また、クメール・ルージュ時代に起きた悲惨な出来事を未来の世代に伝えることの必要性を説き、高校生を対象にした歴史教科書を作成している。

*トップ写真は、チャン・キム・スランの写真を持つ、孫娘のファン・スレイ・リーブ

本書にたびたび登場する、S-21 所長のドッチ(Duch)に関してもあれこれネットで探ってみました。もともとは数学教師をしていて、本来は真面目で厳格な性格だったようです。ベトナム軍が首都に進攻して、S-21 を発見したのが1979年の1月8日、ドッチは前日の正午過ぎまで残っていて、最後の14名の収容者の殺害を見届けてから逃亡したようです。幸いというべきか、時間がなかったからでしょう、書庫に残された膨大な文書類は、証拠隠滅されることなく、すべてそのまま残されていました。

その後各地を転々とし、死亡説も流れていたのですが、1999年に、タイとの国境地帯の難民キャンプで働いていたところを、アイルランド出身のジャーナリスト、ニック・ダンロップによって偶然発見されました。彼は、ドッチの写真を常に持ち歩いていたそうで、ドッチは素直に本人であることを認め、いったんは逃亡したものの、後にカンボジア政府に投降しています。

2012年、カンボジア特別法廷(*クメール・ルージュの犯した犯罪を裁くために、カンボジア王国政府と国連で合同開廷された法廷)で終身刑の判決を受け、2020年9月、77歳で病死しています。

私が現在翻訳を継続している『クメール・ルージュの少年カメラマン』の中には、ドッチの日常性、人となりが垣間見られる記述がたくさん出てきますが、ゲームに出てくるような血に飢えた獣ではなく、時には、他人の気持ちを慮ることもでき、外国語にも堪能で、非常に頭の切れる秀才だったようです。その彼が、なぜ20,000人ともいわれる自国の同胞の命を絶つよう、冷酷な命令を下すことができたのか。

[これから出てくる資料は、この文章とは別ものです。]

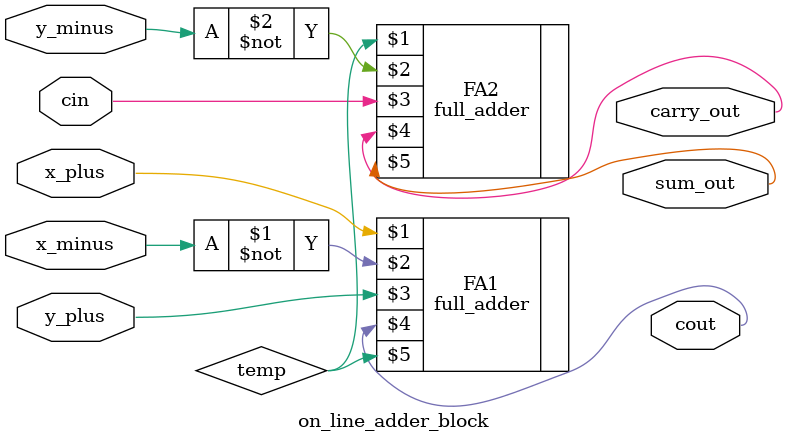
<source format=v>
module on_line_adder_block(x_plus,x_minus,y_plus,y_minus,cin,cout,carry_out,sum_out);

input x_plus,x_minus,y_plus,y_minus,cin;
output cout,carry_out,sum_out;

wire temp;


full_adder FA1(x_plus,~x_minus,y_plus,cout,temp);
full_adder FA2(temp,~y_minus,cin,carry_out,sum_out);

endmodule
	
</source>
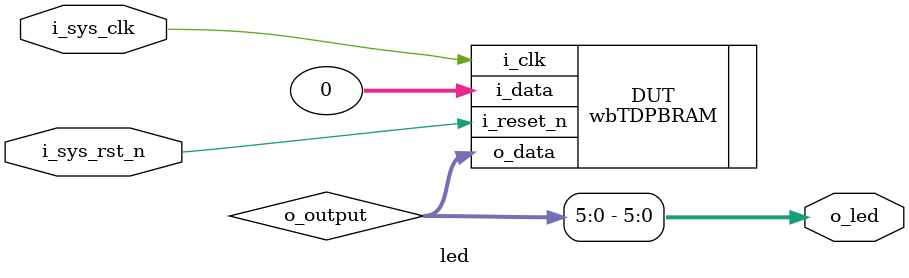
<source format=v>
module led (
    input   wire            i_sys_clk,          // clk input
    input   wire            i_sys_rst_n,        // reset input
    output  wire     [5:0]   o_led    // 6 LEDS pin
);

// module wbTDPBRAM(
//     input   wire    [0:0]   i_clk,
//     input   wire    [0:0]   i_reset_n,
//     input   wire    [7:0]   i_data,
//     output  reg     [7:0]   o_data
// );
wire [7:0] o_output;
wbTDPBRAM DUT(
    .i_clk(i_sys_clk),
    .i_reset_n(i_sys_rst_n),
    .i_data('h00),  // Example input data, modify as needed
    .o_data(o_output)   // Connect output to LED pins
);
assign o_led = o_output[5:0]; // Assign the first 6 bits to the LED output    

endmodule

</source>
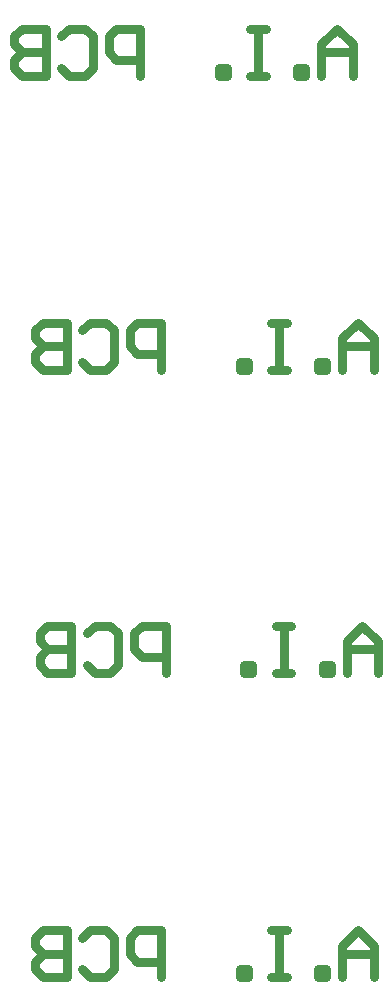
<source format=gbo>
G04 Layer_Color=32896*
%FSLAX25Y25*%
%MOIN*%
G70*
G01*
G75*
%ADD32C,0.03150*%
D32*
X274000Y150500D02*
Y160995D01*
X268752Y166243D01*
X263505Y160995D01*
Y150500D01*
Y158371D01*
X274000D01*
X258257Y150500D02*
Y153124D01*
X255633D01*
Y150500D01*
X258257D01*
X245138Y166243D02*
X239890D01*
X242514D01*
Y150500D01*
X245138D01*
X239890D01*
X232019D02*
Y153124D01*
X229395D01*
Y150500D01*
X232019D01*
X203157D02*
Y166243D01*
X195285D01*
X192661Y163619D01*
Y158371D01*
X195285Y155748D01*
X203157D01*
X176918Y163619D02*
X179542Y166243D01*
X184790D01*
X187414Y163619D01*
Y153124D01*
X184790Y150500D01*
X179542D01*
X176918Y153124D01*
X171671Y166243D02*
Y150500D01*
X163799D01*
X161176Y153124D01*
Y155748D01*
X163799Y158371D01*
X171671D01*
X163799D01*
X161176Y160995D01*
Y163619D01*
X163799Y166243D01*
X171671D01*
X272500Y251500D02*
Y261995D01*
X267252Y267243D01*
X262005Y261995D01*
Y251500D01*
Y259371D01*
X272500D01*
X256757Y251500D02*
Y254124D01*
X254133D01*
Y251500D01*
X256757D01*
X243638Y267243D02*
X238390D01*
X241014D01*
Y251500D01*
X243638D01*
X238390D01*
X230519D02*
Y254124D01*
X227895D01*
Y251500D01*
X230519D01*
X201657D02*
Y267243D01*
X193785D01*
X191162Y264619D01*
Y259371D01*
X193785Y256748D01*
X201657D01*
X175418Y264619D02*
X178042Y267243D01*
X183290D01*
X185914Y264619D01*
Y254124D01*
X183290Y251500D01*
X178042D01*
X175418Y254124D01*
X170171Y267243D02*
Y251500D01*
X162299D01*
X159676Y254124D01*
Y256748D01*
X162299Y259371D01*
X170171D01*
X162299D01*
X159676Y261995D01*
Y264619D01*
X162299Y267243D01*
X170171D01*
X265500Y349500D02*
Y359995D01*
X260252Y365243D01*
X255005Y359995D01*
Y349500D01*
Y357371D01*
X265500D01*
X249757Y349500D02*
Y352124D01*
X247133D01*
Y349500D01*
X249757D01*
X236638Y365243D02*
X231390D01*
X234014D01*
Y349500D01*
X236638D01*
X231390D01*
X223519D02*
Y352124D01*
X220895D01*
Y349500D01*
X223519D01*
X194657D02*
Y365243D01*
X186785D01*
X184161Y362619D01*
Y357371D01*
X186785Y354748D01*
X194657D01*
X168419Y362619D02*
X171042Y365243D01*
X176290D01*
X178914Y362619D01*
Y352124D01*
X176290Y349500D01*
X171042D01*
X168419Y352124D01*
X163171Y365243D02*
Y349500D01*
X155299D01*
X152676Y352124D01*
Y354748D01*
X155299Y357371D01*
X163171D01*
X155299D01*
X152676Y359995D01*
Y362619D01*
X155299Y365243D01*
X163171D01*
X272500Y49000D02*
Y59495D01*
X267252Y64743D01*
X262005Y59495D01*
Y49000D01*
Y56871D01*
X272500D01*
X256757Y49000D02*
Y51624D01*
X254133D01*
Y49000D01*
X256757D01*
X243638Y64743D02*
X238390D01*
X241014D01*
Y49000D01*
X243638D01*
X238390D01*
X230519D02*
Y51624D01*
X227895D01*
Y49000D01*
X230519D01*
X201657D02*
Y64743D01*
X193785D01*
X191162Y62119D01*
Y56871D01*
X193785Y54248D01*
X201657D01*
X175418Y62119D02*
X178042Y64743D01*
X183290D01*
X185914Y62119D01*
Y51624D01*
X183290Y49000D01*
X178042D01*
X175418Y51624D01*
X170171Y64743D02*
Y49000D01*
X162299D01*
X159676Y51624D01*
Y54248D01*
X162299Y56871D01*
X170171D01*
X162299D01*
X159676Y59495D01*
Y62119D01*
X162299Y64743D01*
X170171D01*
M02*

</source>
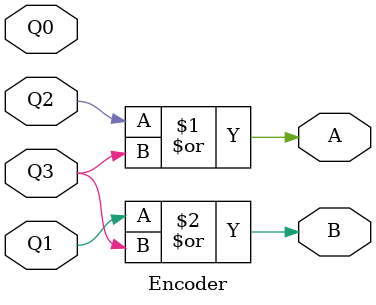
<source format=v>
module Encoder(input Q0,Q1,Q2,Q3,output A,B);
    assign A = Q2 | Q3;
    assign B = Q1 | Q3;
endmodule
</source>
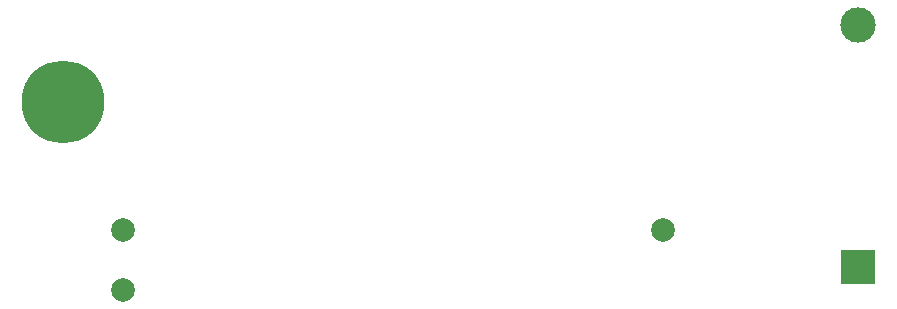
<source format=gbl>
G04 #@! TF.GenerationSoftware,KiCad,Pcbnew,(5.0.2)-1*
G04 #@! TF.CreationDate,2025-08-06T21:22:42+02:00*
G04 #@! TF.ProjectId,bsides_badge,62736964-6573-45f6-9261-6467652e6b69,v2*
G04 #@! TF.SameCoordinates,Original*
G04 #@! TF.FileFunction,Copper,L2,Bot*
G04 #@! TF.FilePolarity,Positive*
%FSLAX46Y46*%
G04 Gerber Fmt 4.6, Leading zero omitted, Abs format (unit mm)*
G04 Created by KiCad (PCBNEW (5.0.2)-1) date 6. 08. 2025 21:22:42*
%MOMM*%
%LPD*%
G01*
G04 APERTURE LIST*
G04 #@! TA.AperFunction,ComponentPad*
%ADD10C,3.000000*%
G04 #@! TD*
G04 #@! TA.AperFunction,ComponentPad*
%ADD11R,3.000000X3.000000*%
G04 #@! TD*
G04 #@! TA.AperFunction,ComponentPad*
%ADD12C,7.000000*%
G04 #@! TD*
G04 #@! TA.AperFunction,WasherPad*
%ADD13C,2.000000*%
G04 #@! TD*
G04 APERTURE END LIST*
D10*
G04 #@! TO.P,BT1,2*
G04 #@! TO.N,Net-(BT1-Pad2)*
X163195000Y-69045000D03*
D11*
G04 #@! TO.P,BT1,1*
G04 #@! TO.N,Net-(BT1-Pad1)*
X163195000Y-89535000D03*
G04 #@! TD*
D12*
G04 #@! TO.P,REF\002A\002A,1*
G04 #@! TO.N,N/C*
X95885000Y-75565000D03*
G04 #@! TD*
D13*
G04 #@! TO.P,REF\002A\002A,1*
G04 #@! TO.N,*
X100965000Y-91440000D03*
G04 #@! TD*
G04 #@! TO.P,REF\002A\002A,1*
G04 #@! TO.N,*
X100965000Y-86360000D03*
G04 #@! TD*
G04 #@! TO.P,REF\002A\002A,1*
G04 #@! TO.N,*
X146685000Y-86360000D03*
G04 #@! TD*
M02*

</source>
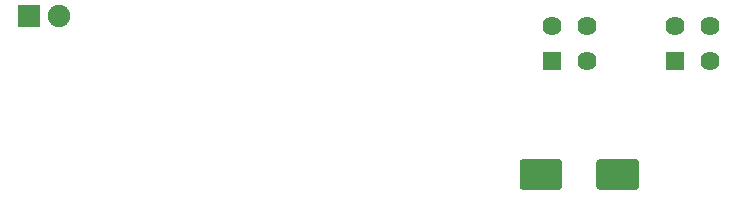
<source format=gbr>
%TF.GenerationSoftware,KiCad,Pcbnew,(5.1.6)-1*%
%TF.CreationDate,2020-11-25T09:57:01+11:00*%
%TF.ProjectId,ELEC Panel Panel PCB V1,454c4543-2050-4616-9e65-6c2050616e65,rev?*%
%TF.SameCoordinates,Original*%
%TF.FileFunction,Soldermask,Bot*%
%TF.FilePolarity,Negative*%
%FSLAX46Y46*%
G04 Gerber Fmt 4.6, Leading zero omitted, Abs format (unit mm)*
G04 Created by KiCad (PCBNEW (5.1.6)-1) date 2020-11-25 09:57:01*
%MOMM*%
%LPD*%
G01*
G04 APERTURE LIST*
%ADD10C,1.620000*%
%ADD11R,1.620000X1.620000*%
%ADD12C,1.900000*%
%ADD13R,1.900000X1.900000*%
G04 APERTURE END LIST*
D10*
%TO.C,J2*%
X131368999Y-121107001D03*
X128369000Y-121107001D03*
X131368999Y-124107000D03*
D11*
X128369000Y-124107000D03*
%TD*%
D10*
%TO.C,J1*%
X120954999Y-121107001D03*
X117955000Y-121107001D03*
X120954999Y-124107000D03*
D11*
X117955000Y-124107000D03*
%TD*%
D12*
%TO.C,D1*%
X76225400Y-120294000D03*
D13*
X73685400Y-120294000D03*
%TD*%
%TO.C,C1*%
G36*
G01*
X121746000Y-134720000D02*
X121746000Y-132640000D01*
G75*
G02*
X122006000Y-132380000I260000J0D01*
G01*
X125086000Y-132380000D01*
G75*
G02*
X125346000Y-132640000I0J-260000D01*
G01*
X125346000Y-134720000D01*
G75*
G02*
X125086000Y-134980000I-260000J0D01*
G01*
X122006000Y-134980000D01*
G75*
G02*
X121746000Y-134720000I0J260000D01*
G01*
G37*
G36*
G01*
X115246000Y-134720000D02*
X115246000Y-132640000D01*
G75*
G02*
X115506000Y-132380000I260000J0D01*
G01*
X118586000Y-132380000D01*
G75*
G02*
X118846000Y-132640000I0J-260000D01*
G01*
X118846000Y-134720000D01*
G75*
G02*
X118586000Y-134980000I-260000J0D01*
G01*
X115506000Y-134980000D01*
G75*
G02*
X115246000Y-134720000I0J260000D01*
G01*
G37*
%TD*%
M02*

</source>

ドッチ裁判のことを思うと、どうしても比べたくなるのが、有名なナチのアイヒマン裁判です。1961年のことですが、後に、防弾ガラスで囲われた被告席に座る、真面目そうな瘦身の男の映像を、テレビで何度か見た記憶があります。アイヒマンは、公判中に「ひとりの死は悲惨だが、集団の死は統計上の数字に過ぎない」と発言したそうですが、ドッチもまた、自分は命令に従っただけであると、無罪を主張しました。

人はなぜ人を殺すのか?

″ネットサーフィン″をしていて、私も着地点が見つかりません。そもそもそんなものはないでしょう。『エルサレムのアイヒマン』、超難しそうな本だけど、なんとかこれを入手して、読んでみようという気になっています。

この項、なんだかバラバラで、特に若い人にはちんぷんかんぷんでごめんなさい。あと1/3残っている翻訳がんばって続けます。